# [Task prompt]
In the records below, copy out every line from the one containing "72: (294, 78)" through the one containing "95: (34, 63)", both included. Omit the picture markers.

++++++++++++++++++++

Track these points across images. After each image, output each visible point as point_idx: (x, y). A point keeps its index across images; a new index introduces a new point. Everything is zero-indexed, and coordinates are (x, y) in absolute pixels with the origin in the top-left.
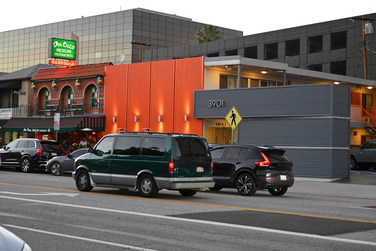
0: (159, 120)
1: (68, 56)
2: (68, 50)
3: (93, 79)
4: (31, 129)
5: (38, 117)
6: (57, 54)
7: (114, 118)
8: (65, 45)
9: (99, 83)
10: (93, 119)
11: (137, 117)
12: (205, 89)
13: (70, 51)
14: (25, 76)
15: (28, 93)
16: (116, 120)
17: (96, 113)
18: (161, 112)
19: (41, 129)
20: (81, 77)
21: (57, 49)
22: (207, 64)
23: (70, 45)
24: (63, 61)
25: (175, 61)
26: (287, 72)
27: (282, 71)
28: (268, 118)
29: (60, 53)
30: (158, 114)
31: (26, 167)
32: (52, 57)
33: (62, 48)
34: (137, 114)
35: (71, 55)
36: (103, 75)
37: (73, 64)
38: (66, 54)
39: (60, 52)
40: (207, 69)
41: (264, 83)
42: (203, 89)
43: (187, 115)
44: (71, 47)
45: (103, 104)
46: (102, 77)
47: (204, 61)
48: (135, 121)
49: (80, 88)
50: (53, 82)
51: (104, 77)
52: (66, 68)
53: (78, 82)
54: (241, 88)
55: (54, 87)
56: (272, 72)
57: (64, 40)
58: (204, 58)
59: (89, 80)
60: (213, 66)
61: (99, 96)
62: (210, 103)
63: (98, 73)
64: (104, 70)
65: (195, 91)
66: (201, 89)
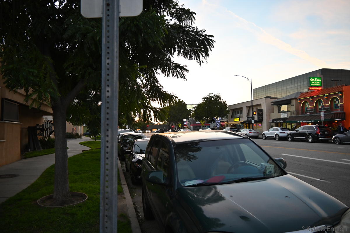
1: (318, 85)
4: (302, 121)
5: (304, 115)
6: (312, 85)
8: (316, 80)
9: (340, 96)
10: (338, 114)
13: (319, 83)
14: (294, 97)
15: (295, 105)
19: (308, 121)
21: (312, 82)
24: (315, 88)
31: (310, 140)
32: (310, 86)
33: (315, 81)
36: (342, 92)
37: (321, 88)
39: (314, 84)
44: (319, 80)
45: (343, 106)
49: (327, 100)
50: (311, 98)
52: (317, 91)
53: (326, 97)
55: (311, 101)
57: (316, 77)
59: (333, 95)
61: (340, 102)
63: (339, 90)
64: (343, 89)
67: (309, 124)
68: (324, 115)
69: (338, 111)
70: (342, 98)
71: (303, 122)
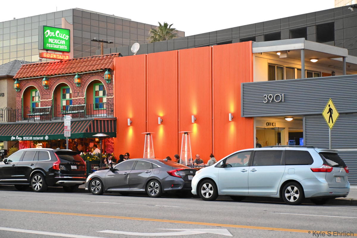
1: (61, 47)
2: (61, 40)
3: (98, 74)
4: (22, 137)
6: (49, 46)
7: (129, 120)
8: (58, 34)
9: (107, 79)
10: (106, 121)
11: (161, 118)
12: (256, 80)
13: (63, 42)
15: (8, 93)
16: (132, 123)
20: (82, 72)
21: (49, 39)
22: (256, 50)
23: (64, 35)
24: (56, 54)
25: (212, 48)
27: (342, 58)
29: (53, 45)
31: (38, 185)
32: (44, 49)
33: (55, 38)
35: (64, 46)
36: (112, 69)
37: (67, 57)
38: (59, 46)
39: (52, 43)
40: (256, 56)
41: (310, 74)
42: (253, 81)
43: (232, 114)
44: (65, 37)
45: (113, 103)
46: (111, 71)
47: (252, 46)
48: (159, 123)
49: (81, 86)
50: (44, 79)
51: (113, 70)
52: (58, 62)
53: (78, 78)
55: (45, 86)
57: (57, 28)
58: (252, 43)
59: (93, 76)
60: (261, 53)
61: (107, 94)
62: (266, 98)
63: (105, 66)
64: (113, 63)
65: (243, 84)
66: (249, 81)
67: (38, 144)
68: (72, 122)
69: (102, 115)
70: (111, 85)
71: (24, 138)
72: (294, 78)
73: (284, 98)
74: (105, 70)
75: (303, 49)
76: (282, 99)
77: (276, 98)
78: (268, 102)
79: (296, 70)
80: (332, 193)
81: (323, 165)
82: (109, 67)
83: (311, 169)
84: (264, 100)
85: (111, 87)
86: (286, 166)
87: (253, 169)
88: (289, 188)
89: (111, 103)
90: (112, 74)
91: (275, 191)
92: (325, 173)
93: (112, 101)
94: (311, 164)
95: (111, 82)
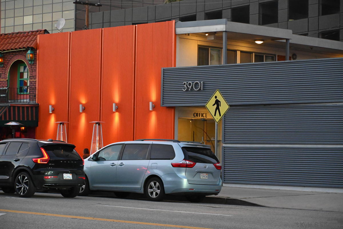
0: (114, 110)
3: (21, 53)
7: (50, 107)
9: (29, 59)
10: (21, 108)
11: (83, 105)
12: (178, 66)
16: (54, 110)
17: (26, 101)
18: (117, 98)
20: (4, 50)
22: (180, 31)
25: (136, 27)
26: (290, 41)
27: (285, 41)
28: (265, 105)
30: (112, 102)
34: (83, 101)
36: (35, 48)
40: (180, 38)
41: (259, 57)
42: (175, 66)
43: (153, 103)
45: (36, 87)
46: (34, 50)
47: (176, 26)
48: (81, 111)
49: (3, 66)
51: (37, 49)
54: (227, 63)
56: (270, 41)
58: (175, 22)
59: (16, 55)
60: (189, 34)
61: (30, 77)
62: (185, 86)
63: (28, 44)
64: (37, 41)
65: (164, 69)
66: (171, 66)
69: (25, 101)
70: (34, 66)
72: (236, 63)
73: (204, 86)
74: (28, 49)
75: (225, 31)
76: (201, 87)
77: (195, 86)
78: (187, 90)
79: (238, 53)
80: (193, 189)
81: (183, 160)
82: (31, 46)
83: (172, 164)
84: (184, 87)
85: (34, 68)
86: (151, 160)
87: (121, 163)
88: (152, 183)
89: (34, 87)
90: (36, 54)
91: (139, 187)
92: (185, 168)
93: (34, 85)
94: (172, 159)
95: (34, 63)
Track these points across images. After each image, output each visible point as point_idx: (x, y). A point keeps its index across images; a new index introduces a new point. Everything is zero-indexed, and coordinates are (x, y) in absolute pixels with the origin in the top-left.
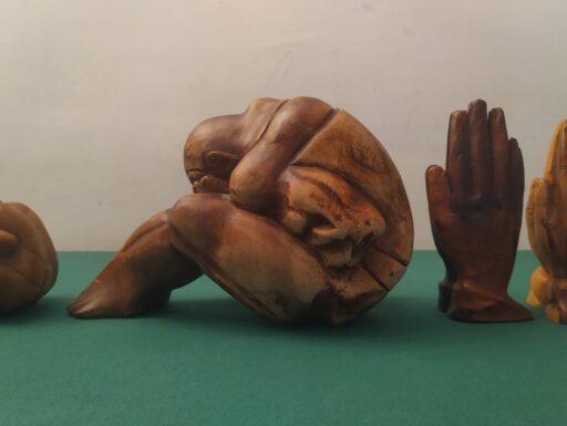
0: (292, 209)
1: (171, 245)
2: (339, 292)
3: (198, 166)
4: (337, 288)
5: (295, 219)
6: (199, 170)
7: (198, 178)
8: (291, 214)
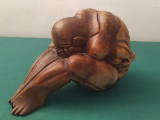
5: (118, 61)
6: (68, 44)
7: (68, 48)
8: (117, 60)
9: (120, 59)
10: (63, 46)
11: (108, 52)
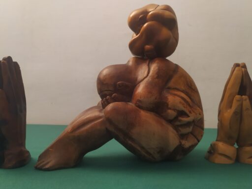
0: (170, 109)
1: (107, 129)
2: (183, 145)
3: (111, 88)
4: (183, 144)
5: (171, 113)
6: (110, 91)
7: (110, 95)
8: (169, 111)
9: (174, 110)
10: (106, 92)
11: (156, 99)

++++++++++++++++++++

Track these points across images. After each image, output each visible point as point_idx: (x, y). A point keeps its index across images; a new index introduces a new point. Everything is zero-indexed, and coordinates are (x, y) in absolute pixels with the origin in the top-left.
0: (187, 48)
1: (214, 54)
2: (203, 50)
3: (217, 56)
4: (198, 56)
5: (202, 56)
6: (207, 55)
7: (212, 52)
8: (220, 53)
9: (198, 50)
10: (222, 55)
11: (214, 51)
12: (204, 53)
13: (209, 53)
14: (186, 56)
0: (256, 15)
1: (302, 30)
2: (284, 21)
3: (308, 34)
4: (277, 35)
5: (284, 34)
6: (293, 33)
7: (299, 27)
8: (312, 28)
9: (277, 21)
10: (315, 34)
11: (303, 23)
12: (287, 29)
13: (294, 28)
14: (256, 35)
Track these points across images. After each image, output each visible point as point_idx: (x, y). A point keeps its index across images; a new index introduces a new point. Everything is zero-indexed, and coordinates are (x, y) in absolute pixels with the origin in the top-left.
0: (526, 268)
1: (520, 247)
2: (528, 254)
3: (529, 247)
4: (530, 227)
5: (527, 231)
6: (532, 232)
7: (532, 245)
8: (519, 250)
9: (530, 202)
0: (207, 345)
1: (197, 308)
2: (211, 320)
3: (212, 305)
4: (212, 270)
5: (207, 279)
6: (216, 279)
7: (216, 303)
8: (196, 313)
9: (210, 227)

++++++++++++++++++++

# [Response]
72: (294, 78)
73: (284, 98)
74: (105, 70)
75: (303, 49)
76: (282, 99)
77: (276, 98)
78: (268, 102)
79: (296, 70)
80: (332, 193)
81: (323, 165)
82: (109, 67)
83: (311, 169)
84: (264, 100)
85: (111, 87)
86: (286, 166)
87: (253, 169)
88: (289, 188)
89: (111, 103)
90: (112, 74)
91: (275, 191)
92: (325, 173)
93: (112, 101)
94: (311, 164)
95: (111, 82)
0: (114, 110)
3: (21, 53)
7: (50, 107)
9: (29, 59)
10: (21, 108)
11: (83, 105)
12: (178, 66)
16: (54, 110)
17: (26, 101)
18: (117, 98)
20: (4, 50)
22: (180, 31)
25: (136, 27)
26: (290, 41)
27: (285, 41)
28: (265, 105)
30: (112, 102)
34: (83, 101)
36: (35, 48)
40: (180, 38)
41: (259, 57)
42: (175, 66)
43: (153, 103)
45: (36, 87)
46: (34, 50)
47: (176, 26)
48: (81, 111)
49: (3, 66)
51: (37, 49)
54: (227, 63)
56: (270, 41)
58: (175, 22)
59: (16, 55)
60: (189, 34)
61: (30, 77)
62: (185, 86)
63: (28, 44)
64: (37, 41)
65: (164, 69)
66: (171, 66)
69: (25, 101)
70: (34, 66)
72: (236, 63)
73: (204, 86)
74: (28, 49)
75: (225, 31)
76: (201, 87)
77: (195, 86)
78: (187, 90)
79: (238, 53)
80: (193, 189)
81: (183, 160)
82: (31, 46)
83: (172, 164)
84: (184, 87)
85: (34, 68)
86: (151, 160)
87: (121, 163)
88: (152, 183)
89: (34, 87)
90: (36, 54)
91: (139, 187)
92: (185, 168)
93: (34, 85)
94: (172, 159)
95: (34, 63)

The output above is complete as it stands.